2.26 De rechtbank stelt allereerst vast dat van een monumentale status van de bij villa Tetterode behorende tuin niet is gebleken. De villa zelf is wel aangewezen als rijksmonument, maar de zogeheten aanwijzingsbrief van 23 december 1993 bevat geen indicatie dat ook de tuin in die aanwijzing is begrepen. Integendeel, over de tuin wordt in essentie niet meer of anders vermeld dan dat zij de villa omringt en ruim en landschappelijk is.
2.27 Voorts ziet de weigeringsgrond van artikel 44, eerste lid, aanhef en onder e, voornoemd alleen op die bouwactiviteiten, die een verstorende invloed kunnen hebben op monumentale waarde van de villa. Ten aanzien van appartementsgebouwen A en B, op het noordelijke deel van het terrein, is gelet op de afstand tussen deze appartementsgebouwen en de villa, geen grond voor het oordeel dat de bouw hiervan van invloed zou kunnen zijn op de op het zuidelijke deel gelegen villa. Ook ten aanzien van het dichterbij gelegen appartementsgebouw E is de rechtbank van oordeel dat dat gebouw te ver is afgelegen van de villa om een verstorende invloed te kunnen hebben. Deze grond treft dan ook geen doel.

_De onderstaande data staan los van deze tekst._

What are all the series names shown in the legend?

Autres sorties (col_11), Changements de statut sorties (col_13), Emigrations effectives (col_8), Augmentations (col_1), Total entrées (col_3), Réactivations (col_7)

2.28 Tenslotte is de rechtbank, anders dan eisers, van oordeel dat niet gezegd kan worden dat verweerder, bij afweging van alle betrokken belangen, niet in redelijkheid tot het thans bestreden besluit heeft kunnen komen. Dat een aantal in het bestemmingsplan als waardevol en beschermenswaard geduide bomen in verband met de bouw en de herinrichting van het terrein moet worden gekapt – het gaat hier om 16 van deze bomen – leidt op zich niet tot een ander oordeel. Daarbij zijn in aanmerking genomen de beperkingen gelegen in de mogelijkheden tot een optimale inrichting van het terrein gegeven het aantal woningen en het voor waterbergingsdoeleinden benodigde aantal vierkante meters oppervlakte. Voorts is voorzien in een herinrichting van het terrein waarbij advies is gevraagd aan Rijksdienst voor archeologie, cultuurlandschap en monumenten (voorheen Rijksdienst voor de Monumentenzorg). Deze Dienst heeft bij brief van 8 september 2008 aangegeven dat bij de herinrichting voldoende aandacht is besteed aan de eerder door de rijksdienst genoemde aandachtspunten wat betreft de cultuurhistorische waarden van de (voormalige) tuin-(aanleg) in relatie tot de Villa Tetterode. Met betrekking tot de kap van deze en andere bomen op het terrein verwijst de rechtbank voorts naar de uitspraak van deze rechtbank van heden inzake de verleende kapvergunning.
2.29 Met betrekking tot de grief dat er sprake is van ongeoorloofde belangenverstrengeling omdat de binnen het college van burgemeester en wethouders voor het plan verantwoordelijke projectwethouder tevens is ingeschreven als belangstellende voor een woning in Park Tetrode overweegt de rechtbank als volgt.
2.30 Ingevolge artikel 2:4 Awb vervult het bestuursorgaan zijn taak zonder vooringenomenheid. In het tweede lid van dit artikel is bepaald dat het bestuursorgaan ertegen waakt dat tot het bestuursorgaan behorende of daarvoor werkende personen die een persoonlijk belang bij een besluit hebben, de besluitvorming beïnvloeden.
2.31 Ingevolge artikel 28, eerste lid, onder a, Gemeentewet neemt een lid van de raad neemt niet deel aan de stemming over een aangelegenheid die hem rechtstreeks of middellijk persoonlijk aangaat of waarbij hij als vertegenwoordiger is betrokken.